Few good Kdirectors cared enough to charge that CEHESP one KD at a time. Hoping that ' Pearl In Red ' does just that Kim Kyung Bo / Park Min Jun/Dan Hui will say NO to his parents, no to this loveless, empty shell, arranged marriage and receive  mental and physical support  from his mother. No slapping, no taking his name out of the family registry etc.

I don't think we can blame the "empty eggshell" life of the characters on Korean social norms alone. I DO. " My critique isn't a rejection of the culture; it's a disappointment that a great writer chose to follow the "safe" path instead of the "truthful" one. "  You said and  WROTE  it yourself in denial. 

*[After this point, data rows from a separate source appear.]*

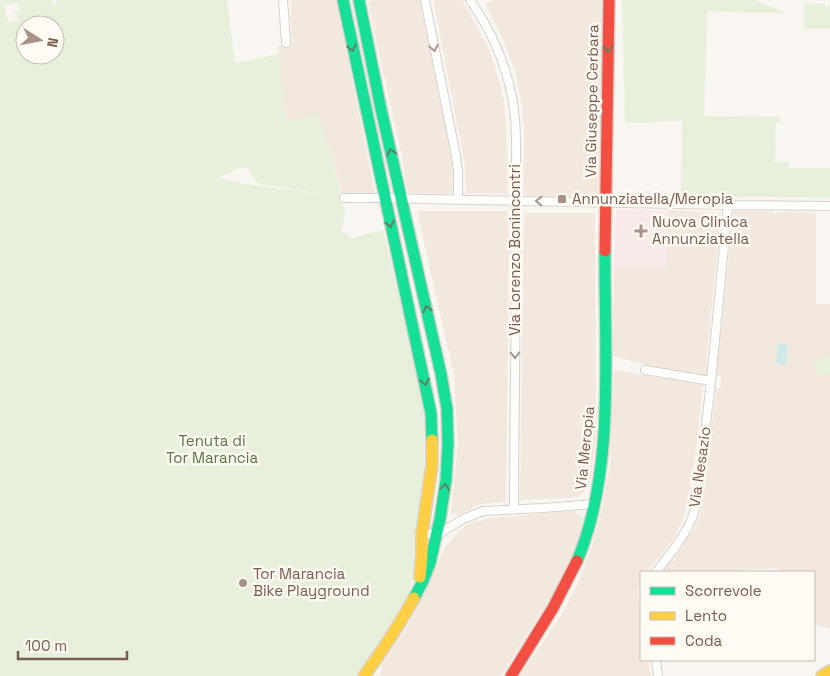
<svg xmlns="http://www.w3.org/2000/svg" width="830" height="676" font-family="'Space Grotesk',sans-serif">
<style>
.residential{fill:#f2e8de}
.medical{fill:#fae9e9}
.green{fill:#e7f0db;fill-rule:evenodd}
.water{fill:#d0e8ea}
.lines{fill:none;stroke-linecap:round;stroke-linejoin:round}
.street-casing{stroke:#d7d1cb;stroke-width:10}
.fast-casing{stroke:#d9d2cb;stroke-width:14}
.slow-casing{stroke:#d9d2cb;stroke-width:14}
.jam-casing{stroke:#d9d2cb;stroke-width:14}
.street{stroke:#fefefd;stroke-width:8}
.fast{stroke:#16e098;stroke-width:11}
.slow{stroke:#ffcf43;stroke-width:11}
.jam{stroke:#f24e42;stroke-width:11}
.oneway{stroke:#617d60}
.oneway2{stroke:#a8958b}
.poi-dot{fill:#a69286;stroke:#fffaf3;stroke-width:2}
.labels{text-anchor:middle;stroke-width:5;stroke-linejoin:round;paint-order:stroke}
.street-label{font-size:15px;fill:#7a5c4d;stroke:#fffaf3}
.poi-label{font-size:15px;fill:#7a5c4d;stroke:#fffaf3;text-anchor:start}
.park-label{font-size:15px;fill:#537a41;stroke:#fffaf3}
</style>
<rect width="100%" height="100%" fill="#f9f5f0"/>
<!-- residential -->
<path class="residential" d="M 292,0 L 336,0 L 375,193 L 342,195 L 330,148 L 327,148 L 285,123 L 278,45 L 292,43 L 290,15 Z
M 374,0 L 420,0 L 451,156 L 453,170 L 452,194 L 408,193 L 401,152 L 368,2 Z
M 433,0 L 462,0 L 487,45 L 497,72 L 504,100 L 506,129 L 508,194 L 466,193 L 465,164 Z
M 494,0 L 602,0 L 598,197 L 523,195 L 524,128 L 522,108 L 516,74 L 502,37 L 485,4 Z
M 668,210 L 721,213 L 706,365 L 708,366 L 707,376 L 646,365 L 613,356 L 614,267 L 665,268 Z
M 417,211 L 508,211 L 509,244 L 506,502 L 481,504 L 458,515 L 451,513 L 458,444 L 454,375 Z
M 734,211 L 772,211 L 773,213 L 776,213 L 777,212 L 816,213 L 816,304 L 830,304 L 830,629 L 814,624 L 814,572 L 780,572 L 778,568 L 737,570 L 735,572 L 661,572 L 671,560 L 675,561 L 676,560 L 675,557 L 695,527 L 702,508 L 716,389 L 720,389 L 721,382 L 721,376 L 716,376 Z
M 524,213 L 595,213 L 596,433 L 591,479 L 584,492 L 578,497 L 556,499 L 520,500 Z
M 614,370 L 703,385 L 693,473 L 685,513 L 675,537 L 647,572 L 641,572 L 641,582 L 638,591 L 638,595 L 641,614 L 641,660 L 648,660 L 651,676 L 520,676 L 561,615 L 576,587 L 591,550 L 603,505 L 610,465 Z
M 573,511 L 583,517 L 579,539 L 557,587 L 501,676 L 373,676 L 376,674 L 379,676 L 382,673 L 381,671 L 381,665 L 409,623 L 446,546 L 461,529 L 468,524 L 490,518 Z"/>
<!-- medical -->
<path class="medical" d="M 616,210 L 668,210 L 665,268 L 614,267 Z"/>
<!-- green -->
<path class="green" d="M 0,0 L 51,0 L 55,5 L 56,0 L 227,0 L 235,63 L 279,54 L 285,123 L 318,114 L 327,148 L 330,148 L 345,212 L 342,231 L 352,238 L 383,230 L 418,378 L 425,418 L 424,475 L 417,528 L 417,557 L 414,578 L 407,597 L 399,613 L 390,627 L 356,676 L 0,676 ZM 17,2 L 20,10 L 15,12 L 18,20 L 9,23 L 4,6 ZM 25,25 L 55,25 L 55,55 L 46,55 L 40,59 L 37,55 L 25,55 ZM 242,167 L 248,168 L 256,182 L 261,184 L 321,194 L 252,185 L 220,179 L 221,176 Z
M 622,0 L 755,0 C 764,6 776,6 784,13 L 749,13 L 707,11 L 704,116 L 781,117 L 781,123 L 776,123 L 775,162 L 789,162 L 789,168 L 830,168 L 830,198 L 681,196 L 682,121 L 625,123 Z
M 805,3 L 825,4 L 825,7 L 830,7 L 830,29 L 803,29 Z
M 830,356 L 830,373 L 818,377 L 814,360 Z"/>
<!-- water -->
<path class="water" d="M 778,343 L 788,344 L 786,365 L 776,364 Z"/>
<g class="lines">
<defs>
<path id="street" d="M 283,0 L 286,43
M 425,0 L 456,156 L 458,171 L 458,200
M 470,0 C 491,30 505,61 512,97 C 519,133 515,173 515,210 C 517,309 514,409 514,509
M 344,198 L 375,198 L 728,205 L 830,206
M 645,370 L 711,381
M 422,533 L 437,535 L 463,519 L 483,511 L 543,508 L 594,504
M 656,572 C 673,550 691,530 697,502 L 711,381 L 728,205
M 656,660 L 658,676"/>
<path id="fast" d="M 343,0 L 431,413 L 432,440
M 359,0 L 381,109 L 441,374 L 447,409 L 448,443 L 446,480 L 440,519 L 430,563 L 423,581 L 414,598
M 577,561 C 616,470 604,348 605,251"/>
<path id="slow" d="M 420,577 L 422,556 L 422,533 L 432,465 L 432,440
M 364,676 C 382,651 399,626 414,598
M 822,676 L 830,671"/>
<path id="jam" d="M 605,251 L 609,0
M 511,676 L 553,608 L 577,561"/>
</defs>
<!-- street casing -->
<use href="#street" class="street-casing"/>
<!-- fast casing -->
<use href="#fast" class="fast-casing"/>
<!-- slow casing -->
<use href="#slow" class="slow-casing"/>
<!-- jam casing -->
<use href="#jam" class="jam-casing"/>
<!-- street -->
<use href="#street" class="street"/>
<!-- fast -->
<use href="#fast" class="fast"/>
<!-- slow -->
<use href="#slow" class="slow"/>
<!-- jam -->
<use href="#jam" class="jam"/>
</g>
<!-- one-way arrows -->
<defs><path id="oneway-chevron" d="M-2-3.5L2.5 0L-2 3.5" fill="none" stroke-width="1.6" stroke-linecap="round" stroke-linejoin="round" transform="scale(1.25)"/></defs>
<g class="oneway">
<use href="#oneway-chevron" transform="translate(352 48) rotate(78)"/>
<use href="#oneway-chevron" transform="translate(608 49) rotate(91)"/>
<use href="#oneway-chevron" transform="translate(391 152) rotate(-104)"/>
<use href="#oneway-chevron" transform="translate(390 224) rotate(78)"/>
<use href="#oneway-chevron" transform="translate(427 309) rotate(-103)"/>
<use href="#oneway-chevron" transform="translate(425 382) rotate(78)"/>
<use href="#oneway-chevron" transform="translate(445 487) rotate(-82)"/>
</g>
<g class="oneway2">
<use href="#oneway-chevron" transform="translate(434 48) rotate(79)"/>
<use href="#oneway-chevron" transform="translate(539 201) rotate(-179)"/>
<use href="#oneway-chevron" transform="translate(515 355) rotate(90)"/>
</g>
<!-- markers -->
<g class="poi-dot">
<rect x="557" y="194" width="10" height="10" rx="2.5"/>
<path d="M638.5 223.5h5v5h5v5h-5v5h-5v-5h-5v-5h5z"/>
<circle cx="243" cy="583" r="5"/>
</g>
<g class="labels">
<!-- street labels -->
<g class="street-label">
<text transform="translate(592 101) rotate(-89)" y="5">Via Giuseppe Cerbara</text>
<text transform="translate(515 250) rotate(-90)" y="5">Via Lorenzo Bonincontri</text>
<text transform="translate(585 448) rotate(-84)" y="5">Via Meropia</text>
<text transform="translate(700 467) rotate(-82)" y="5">Via Nesazio</text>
</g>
<!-- poi labels -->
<g class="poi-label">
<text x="572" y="204">Annunziatella/Meropia</text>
<text x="652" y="227">Nuova Clinica<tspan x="652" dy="17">Annunziatella</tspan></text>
<text x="253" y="579">Tor Marancia<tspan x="253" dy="17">Bike Playground</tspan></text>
</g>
<!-- park labels -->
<g class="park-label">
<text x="212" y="446">Tenuta di<tspan x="212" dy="17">Tor Marancia</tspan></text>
</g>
</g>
<!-- legend -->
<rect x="640" y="571" width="175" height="90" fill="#fffaf3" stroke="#cabbb1"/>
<rect x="650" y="587" width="25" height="8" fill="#16e098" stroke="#cabbb1"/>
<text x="685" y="596" font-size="15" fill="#7a5c4d">Scorrevole</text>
<rect x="650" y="612" width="25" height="8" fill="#ffcf43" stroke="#cabbb1"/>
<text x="685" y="621" font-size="15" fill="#7a5c4d">Lento</text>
<rect x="650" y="637" width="25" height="8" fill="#f24e42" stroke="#cabbb1"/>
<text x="685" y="646" font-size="15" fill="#7a5c4d">Coda</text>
<!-- north arrow -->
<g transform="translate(40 40) rotate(101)"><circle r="24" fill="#fffaf3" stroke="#cabbb1"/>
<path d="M0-4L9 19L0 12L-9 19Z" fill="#a69286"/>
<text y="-8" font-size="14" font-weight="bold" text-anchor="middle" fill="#7a5c4d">N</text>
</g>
<!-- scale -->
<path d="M18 651v8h109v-8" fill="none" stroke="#7a5c4d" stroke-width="2.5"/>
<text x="25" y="651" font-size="15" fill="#7a5c4d" stroke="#fffaf3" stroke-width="4" paint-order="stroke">100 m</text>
</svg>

Please go check  my comments on ' Weak Hero Class 2 *  A shoulder  To Cry On *  His Man Season 4 *  Peach Trap * A Graceful Liar *   All of my comments for better  insights.

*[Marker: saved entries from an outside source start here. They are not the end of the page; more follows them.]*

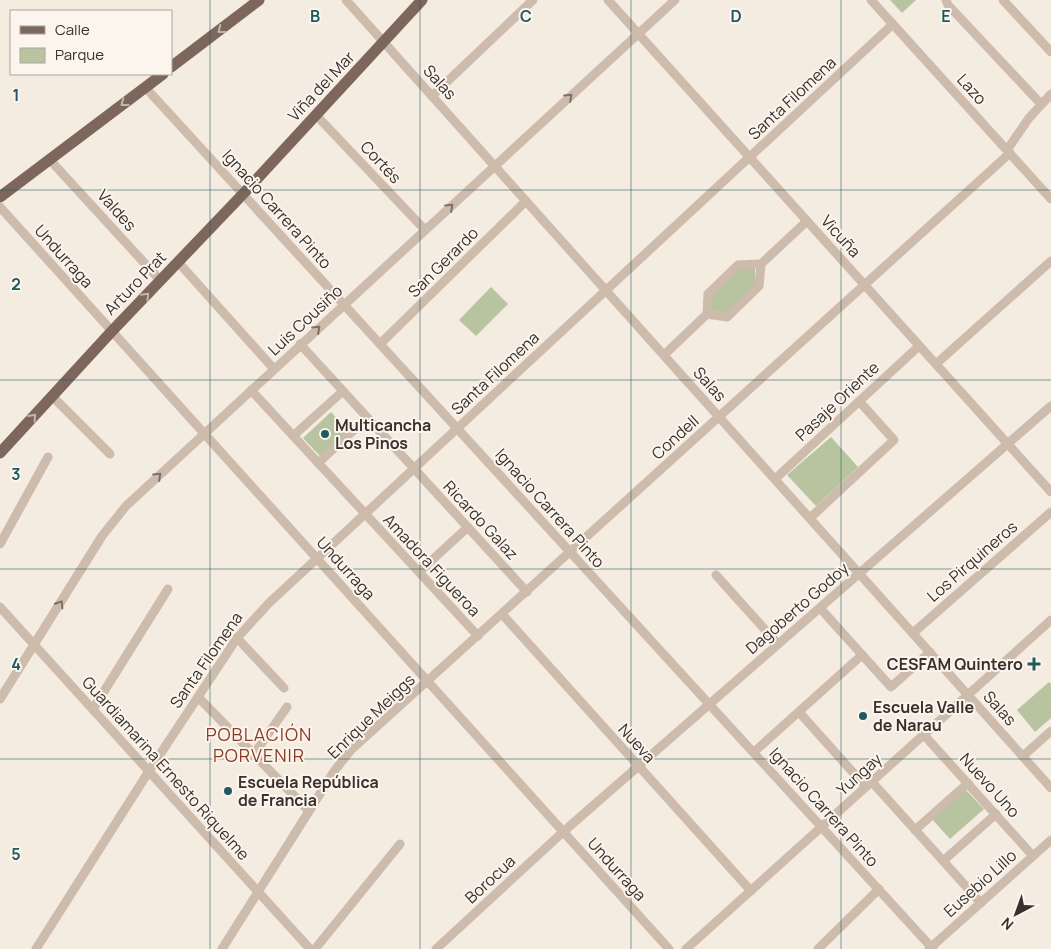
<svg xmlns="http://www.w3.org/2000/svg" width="1051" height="949" viewBox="0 0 1051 949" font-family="Manrope,sans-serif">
  <rect width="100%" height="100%" fill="#f4ebe1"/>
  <!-- green -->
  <g fill="#b8c4a0">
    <path d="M890,0H916L902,13Z"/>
    <path d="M740,267H755V287L726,313L710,310L711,296Z"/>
    <path d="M491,287L508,304L476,336L459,320Z"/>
    <path d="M331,412L348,431L320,456L303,438Z"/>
    <path d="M831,437L858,467L816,506L787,475Z"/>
    <path d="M1049,682L1051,684V718L1035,732L1017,710Z"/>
    <path d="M965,789L984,809L950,839L932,819Z"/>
  </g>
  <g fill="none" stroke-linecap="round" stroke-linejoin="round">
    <!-- minor -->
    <g stroke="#cdbbac" stroke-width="9">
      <path d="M346,0L1051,788"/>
      <path d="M608,0L1051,492"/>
      <path d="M871,0L1051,199"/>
      <path d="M946,0L948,5L1041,104"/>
      <path d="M1003,0L1051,52"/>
      <path d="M145,87L933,949"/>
      <path d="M432,96L533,0"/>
      <path d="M316,115L425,230"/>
      <path d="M1007,150L1029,118L1051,94"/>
      <path d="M50,160L160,280"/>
      <path d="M0,207L669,949"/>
      <path d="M178,262L274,369"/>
      <path d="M707,314L727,317L759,286L761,264L807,221"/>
      <path d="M300,344L527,592"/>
      <path d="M380,344L526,201"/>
      <path d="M664,355L707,314L708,294L738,265L761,264"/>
      <path d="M936,364L1051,261"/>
      <path d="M251,390L478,636"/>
      <path d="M52,396L110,454"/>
      <path d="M293,436L343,391"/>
      <path d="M318,463L367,418"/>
      <path d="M775,479L919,346"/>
      <path d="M810,518L894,440L859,401"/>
      <path d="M0,544L48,457"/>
      <path d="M419,572L468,527"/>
      <path d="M716,575L778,644"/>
      <path d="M0,607L310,949"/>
      <path d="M820,608L891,687L930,652"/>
      <path d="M502,614L751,891"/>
      <path d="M913,633L1051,512"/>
      <path d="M237,638L284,688"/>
      <path d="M198,697L309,811"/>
      <path d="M0,699L102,536L126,506L675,0"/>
      <path d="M93,709L168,589"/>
      <path d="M799,712L866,787"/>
      <path d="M924,735L1033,856"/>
      <path d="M754,752L862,655"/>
      <path d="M254,754L287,707"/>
      <path d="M1023,756L1051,731"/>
      <path d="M872,782L981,903"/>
      <path d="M915,830L968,783"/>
      <path d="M943,861L996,814"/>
      <path d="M36,949L149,771L237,638L269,603L893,24"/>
      <path d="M222,949L335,770L351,750L1010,153"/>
      <path d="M315,949L400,844"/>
      <path d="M436,949L563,832L1051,406"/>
      <path d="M686,949L1051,620"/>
      <path d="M818,949L879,889"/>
      <path d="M929,949L1051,840"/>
    </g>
    <!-- major -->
    <g stroke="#7d675c" stroke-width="11">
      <path d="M171,67L259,0"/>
      <path d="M0,197L163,74"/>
      <path d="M0,453L112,331L243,194L422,0"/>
    </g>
  </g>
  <!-- one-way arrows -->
  <defs><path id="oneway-chevron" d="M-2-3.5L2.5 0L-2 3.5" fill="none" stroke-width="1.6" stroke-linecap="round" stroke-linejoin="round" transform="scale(1.25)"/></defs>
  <g stroke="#c2b5ac">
    <use href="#oneway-chevron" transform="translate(221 30) rotate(143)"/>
    <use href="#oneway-chevron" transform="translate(124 103) rotate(143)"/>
    <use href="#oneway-chevron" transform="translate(146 296) rotate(-46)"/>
    <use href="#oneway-chevron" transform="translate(33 417) rotate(-48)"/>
  </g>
  <g stroke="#7d6f65">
    <use href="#oneway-chevron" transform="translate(569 97) rotate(-43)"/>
    <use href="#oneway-chevron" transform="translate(450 207) rotate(-43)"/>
    <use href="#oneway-chevron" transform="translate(317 329) rotate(-43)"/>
    <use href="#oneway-chevron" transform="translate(158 476) rotate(-43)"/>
    <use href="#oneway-chevron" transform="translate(60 604) rotate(-58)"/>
  </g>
  <!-- grid -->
  <path fill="none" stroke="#1f5a5e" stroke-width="1" stroke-opacity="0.55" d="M210,0V949M420,0V949M631,0V949M841,0V949M0,190H1051M0,380H1051M0,569H1051M0,759H1051"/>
  <!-- markers -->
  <g fill="#1f5a5e" stroke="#fbf5ee" stroke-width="2">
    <circle cx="325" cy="434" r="5"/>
    <path d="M1031.5 656.5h5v5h5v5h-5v5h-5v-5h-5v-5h5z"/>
    <circle cx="863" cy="716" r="5"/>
    <circle cx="228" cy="791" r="5"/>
  </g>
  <g text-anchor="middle" stroke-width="4" stroke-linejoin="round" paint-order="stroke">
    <!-- street labels -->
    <g font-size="16" fill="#3b302b" stroke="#fbf5ee">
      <text transform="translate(440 82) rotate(48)" y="6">Salas</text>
      <text transform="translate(321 86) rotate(-47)" y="6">Viña del Mar</text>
      <text transform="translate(972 89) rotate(48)" y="6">Lazo</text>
      <text transform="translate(792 98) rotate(-43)" y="6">Santa Filomena</text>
      <text transform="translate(381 162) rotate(47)" y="6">Cortés</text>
      <text transform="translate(277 209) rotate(48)" y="6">Ignacio Carrera Pinto</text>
      <text transform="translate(117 210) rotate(48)" y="6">Valdes</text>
      <text transform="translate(841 236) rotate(48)" y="6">Vicuña</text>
      <text transform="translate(64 256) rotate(48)" y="6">Undurraga</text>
      <text transform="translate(443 262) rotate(-45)" y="6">San Gerardo</text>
      <text transform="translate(135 283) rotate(-46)" y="6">Arturo Prat</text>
      <text transform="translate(305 320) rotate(-43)" y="6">Luis Cousiño</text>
      <text transform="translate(495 373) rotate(-43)" y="6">Santa Filomena</text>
      <text transform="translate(710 384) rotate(48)" y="6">Salas</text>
      <text transform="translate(837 401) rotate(-43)" y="6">Pasaje Oriente</text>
      <text transform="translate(675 437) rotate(-42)" y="6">Condell</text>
      <text transform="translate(550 508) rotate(48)" y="6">Ignacio Carrera Pinto</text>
      <text transform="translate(481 520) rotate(47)" y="6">Ricardo Galaz</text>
      <text transform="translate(972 561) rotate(-41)" y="6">Los Pirquineros</text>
      <text transform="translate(432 565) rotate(47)" y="6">Amadora Figueroa</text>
      <text transform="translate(346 568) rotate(48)" y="6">Undurraga</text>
      <text transform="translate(797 608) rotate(-41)" y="6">Dagoberto Godoy</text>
      <text transform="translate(206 660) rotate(-55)" y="6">Santa Filomena</text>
      <text transform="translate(1000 708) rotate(48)" y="6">Salas</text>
      <text transform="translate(371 716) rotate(-44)" y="6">Enrique Meiggs</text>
      <text transform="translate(637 743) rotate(48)" y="6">Nueva</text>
      <text transform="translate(166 768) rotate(48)" y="6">Guardiamarina Ernesto Riquelme</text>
      <text transform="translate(859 774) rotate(-42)" y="6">Yungay</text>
      <text transform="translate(990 785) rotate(48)" y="6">Nuevo Uno</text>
      <text transform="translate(824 807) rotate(48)" y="6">Ignacio Carrera Pinto</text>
      <text transform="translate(617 869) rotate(48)" y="6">Undurraga</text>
      <text transform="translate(490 879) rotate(-43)" y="6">Borocua</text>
      <text transform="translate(980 883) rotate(-42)" y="6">Eusebio Lillo</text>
    </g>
    <!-- poi labels -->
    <g font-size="16" font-weight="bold" fill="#3b302b" stroke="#fbf5ee" text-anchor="start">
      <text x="335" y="431">Multicancha<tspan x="335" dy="18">Los Pinos</tspan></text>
      <text x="1023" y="670" text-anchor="end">CESFAM Quintero</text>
      <text x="873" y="713">Escuela Valle<tspan x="873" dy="18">de Narau</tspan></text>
      <text x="238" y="788">Escuela República<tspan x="238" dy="18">de Francia</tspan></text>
    </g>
    <!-- neighbourhood labels -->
    <g font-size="18" letter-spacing="1" fill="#8c3b22" stroke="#fbf5ee">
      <text x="259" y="741">POBLACIÓN<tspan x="259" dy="21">PORVENIR</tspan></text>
    </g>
  </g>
  <g font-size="16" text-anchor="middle" font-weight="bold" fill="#1f5a5e" stroke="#fbf5ee" stroke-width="4" stroke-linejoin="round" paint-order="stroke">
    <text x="315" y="22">B</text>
    <text x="526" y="22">C</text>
    <text x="736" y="22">D</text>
    <text x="946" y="22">E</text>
    <text x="16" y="101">1</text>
    <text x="16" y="290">2</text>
    <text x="16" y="480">3</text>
    <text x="16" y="670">4</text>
    <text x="16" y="860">5</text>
  </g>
  <!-- legend -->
  <rect x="10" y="10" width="162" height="65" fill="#fbf5ee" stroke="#aea6a0"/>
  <rect x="20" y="26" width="25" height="8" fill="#7d675c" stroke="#aea6a0"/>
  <text x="55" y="35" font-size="15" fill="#3b302b">Calle</text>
  <rect x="20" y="48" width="25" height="15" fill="#b8c4a0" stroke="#aea6a0"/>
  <text x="55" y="60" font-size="15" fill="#3b302b">Parque</text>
  <!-- north arrow -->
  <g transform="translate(1016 914) rotate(221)" stroke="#fbf5ee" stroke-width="4" paint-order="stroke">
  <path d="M0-4L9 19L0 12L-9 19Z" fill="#3b302b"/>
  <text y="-8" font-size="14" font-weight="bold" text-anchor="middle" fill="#3b302b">N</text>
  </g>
</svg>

The Executive Directors ( not all ) do not like the greatest, skilled, talented, actors and actresses who do not give a F* about  CEHESP  either but,  due to jealousy  viewers see them on one or two  KD.  He and she are being praised by  the international audience.  Boom! No more work for them.  Kdirectors hired   ' CAN'T ACT '  actors and  actresses reward them as " Best actors and  actresses " for their mediocre acting.  Don't any one dare comments  about their Sh!ty act and  netiznes' come for you like communist Army for mediocre singing  of bts.

 Sometimes  is good to do a little research.

 fjdig:
She wrote a mother (Carrie) who kidnapped a child(Yu-jin, the FL) to turn her into a revenge tool. She wrote a romance between the FL and her enemy’s son that was so toxic and painful that it led to a suicide pact. That drama didn't care about being "safe" or "comfortable." It explored the darkest corners of human obsession and love.


Carrie was technically the FL/protagonist, but yes. I agree.